Significance
Keypoints
- Combine MoCo and BYOL for self-supervised training of Swin Transformers
- Demonstrate comparable performance of MoBY trained Swin-T in a number of computer vision tasks
Review
Background
Self-supervised learning and the Transformer architecture are very close friends, considering the huge success of BERT in the representation learning of natural language. Transformers in the computer vision field have been gathering interest recently since the introduction of the Vision Transformer (ViT), and many efficient and powerful variants including DeiT and Swin Transformer are being proposed. This paper aims to experiment the capability of Swin Transformer with self-supervised training in the image classification, object detection, instance segmentation, and semantic segmentation tasks. More specifically, the authors combine two well-known self-supervised training framework, MoCo v2 and BYOL, and name the combined framework MoBY by taking the initial two letters from each methods (I personally think it would have been cooler to take the last two letters, naming it CoOL.). The tiny version of Swin Transformer (Swin-T) trained with MoBY demonstrates an encouraging result on downstream computer vision tasks.
Keypoints
Combine MoCo and BYOL for self-supervised training of Swin Transformers
The MoBY inherits the momentum design, the key queue, and the contrastive loss from MoCo v2, and inherits the asymmetric encoders, asymmetric data augmentations, and the momentum scheduler from BYOL. Scheme of the MoBY The online encoder is has two projection heads, and is trained by the optimizer gradient update, while the target encoder is a moving average of the online encoder by momentum update. The contrastive loss $\mathcal{L}_{q}$ is defined between the queries from the online encoder and the queue of keys from the target encoder: \begin{equation} \mathcal{L}_{q} = -\log \frac{\exp(q \cdot k_{+}/\tau)}{\sum^{K}_{i=0}\exp(q\cdot k_{i}/\tau)}, \end{equation} where $k_{+}$ is the target feature for the other view of the same image, $k_{i}$ is a target feature in the key queue, $\tau$ is a temperature hyperparameter, and $K$ is the size of the key queue. The Swin-T is trained in a self-supervised way with MoBY and the performance on computer vision tasks are evaluated.

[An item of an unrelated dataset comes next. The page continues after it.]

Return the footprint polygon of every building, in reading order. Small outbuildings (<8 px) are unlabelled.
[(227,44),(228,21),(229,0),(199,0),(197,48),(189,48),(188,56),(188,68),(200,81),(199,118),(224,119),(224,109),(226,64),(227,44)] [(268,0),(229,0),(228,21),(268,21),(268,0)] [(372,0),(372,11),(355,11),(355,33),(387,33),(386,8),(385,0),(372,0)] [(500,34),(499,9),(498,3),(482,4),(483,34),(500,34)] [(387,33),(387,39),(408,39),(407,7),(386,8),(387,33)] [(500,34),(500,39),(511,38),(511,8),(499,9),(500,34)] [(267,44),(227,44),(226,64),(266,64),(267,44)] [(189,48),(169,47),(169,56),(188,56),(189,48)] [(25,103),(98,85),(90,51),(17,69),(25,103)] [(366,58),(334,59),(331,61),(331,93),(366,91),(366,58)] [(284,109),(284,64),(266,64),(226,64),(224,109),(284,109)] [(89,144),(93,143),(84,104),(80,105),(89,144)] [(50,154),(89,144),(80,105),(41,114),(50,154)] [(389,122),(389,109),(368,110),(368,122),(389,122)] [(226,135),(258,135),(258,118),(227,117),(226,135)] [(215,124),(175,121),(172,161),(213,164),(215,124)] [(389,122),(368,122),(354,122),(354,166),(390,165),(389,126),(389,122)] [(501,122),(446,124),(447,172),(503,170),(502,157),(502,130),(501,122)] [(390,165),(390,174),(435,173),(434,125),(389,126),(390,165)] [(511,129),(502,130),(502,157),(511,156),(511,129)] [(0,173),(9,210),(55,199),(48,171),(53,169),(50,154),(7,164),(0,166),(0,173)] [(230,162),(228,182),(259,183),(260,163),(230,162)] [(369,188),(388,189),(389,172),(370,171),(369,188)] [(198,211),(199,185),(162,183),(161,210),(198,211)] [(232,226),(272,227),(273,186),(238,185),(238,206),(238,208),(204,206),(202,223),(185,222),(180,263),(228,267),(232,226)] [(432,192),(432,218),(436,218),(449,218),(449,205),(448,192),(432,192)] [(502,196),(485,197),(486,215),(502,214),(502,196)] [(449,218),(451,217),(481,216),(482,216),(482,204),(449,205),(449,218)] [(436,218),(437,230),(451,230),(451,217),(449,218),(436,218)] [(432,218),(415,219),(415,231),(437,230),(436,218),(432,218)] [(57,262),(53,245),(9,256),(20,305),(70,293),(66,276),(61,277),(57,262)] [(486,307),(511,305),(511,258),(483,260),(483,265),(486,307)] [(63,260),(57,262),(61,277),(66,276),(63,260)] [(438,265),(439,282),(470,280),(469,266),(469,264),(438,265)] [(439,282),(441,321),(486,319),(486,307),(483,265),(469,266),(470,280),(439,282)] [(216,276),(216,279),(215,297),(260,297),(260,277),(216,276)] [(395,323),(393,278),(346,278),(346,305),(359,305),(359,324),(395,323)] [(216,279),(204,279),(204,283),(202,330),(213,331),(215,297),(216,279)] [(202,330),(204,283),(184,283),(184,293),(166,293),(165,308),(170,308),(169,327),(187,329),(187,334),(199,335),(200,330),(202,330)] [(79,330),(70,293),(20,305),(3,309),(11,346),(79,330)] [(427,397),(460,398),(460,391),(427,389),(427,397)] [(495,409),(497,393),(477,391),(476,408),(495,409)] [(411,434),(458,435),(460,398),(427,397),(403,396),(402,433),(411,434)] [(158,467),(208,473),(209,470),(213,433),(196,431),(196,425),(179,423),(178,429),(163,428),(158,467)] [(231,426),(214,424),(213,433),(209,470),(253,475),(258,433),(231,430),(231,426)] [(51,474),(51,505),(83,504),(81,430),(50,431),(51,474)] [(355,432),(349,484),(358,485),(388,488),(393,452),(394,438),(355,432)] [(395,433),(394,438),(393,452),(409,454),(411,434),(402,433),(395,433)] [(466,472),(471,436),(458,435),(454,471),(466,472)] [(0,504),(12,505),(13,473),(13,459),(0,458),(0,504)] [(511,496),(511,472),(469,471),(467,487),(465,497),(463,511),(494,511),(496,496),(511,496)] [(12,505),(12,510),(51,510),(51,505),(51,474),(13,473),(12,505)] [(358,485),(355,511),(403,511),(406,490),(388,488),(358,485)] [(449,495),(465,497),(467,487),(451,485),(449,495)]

Demonstrate comparable performance of MoBY trained Swin-T in a number of computer vision tasks
The Swin-T trained with MoBY is compared with DeiT-S and other training schemes (Supervised, MoCo v3, DINO). Linear mapping classification performance on ImageNet-1k to evaluate the learnt representation is first demonstrated. Comparative experiment of the MoBY trained Swin-T The results suggest that MoBY achieves slightly better performance than MoCo v3 and DINO without multi-crop. The authors also note that MoBY does not rely on heavy tricks, such as fixed patch embedding, batch norm before MLP, asymmetric/warmed-up temperature, fixing of last layer weights, etc.
Transferring the learnt representation to downstream tasks are further experimented. Downstream object detection and instance segmentation are tested with the COCO dataset. The MoBY learnt representation are capable of performing similarly well on the object detection and instance segmentation tasks when compared to supervised training. Object detection and instance segmentation results on COCO dataset Semantic segmentation on the ADE20K dataset also indicate similar, but slightly worse performance of MoBY trained Swin-T when compared to supervised traning results. Semantic segmentation result on ADE20K dataset
Ablation study results are referred to the original paper.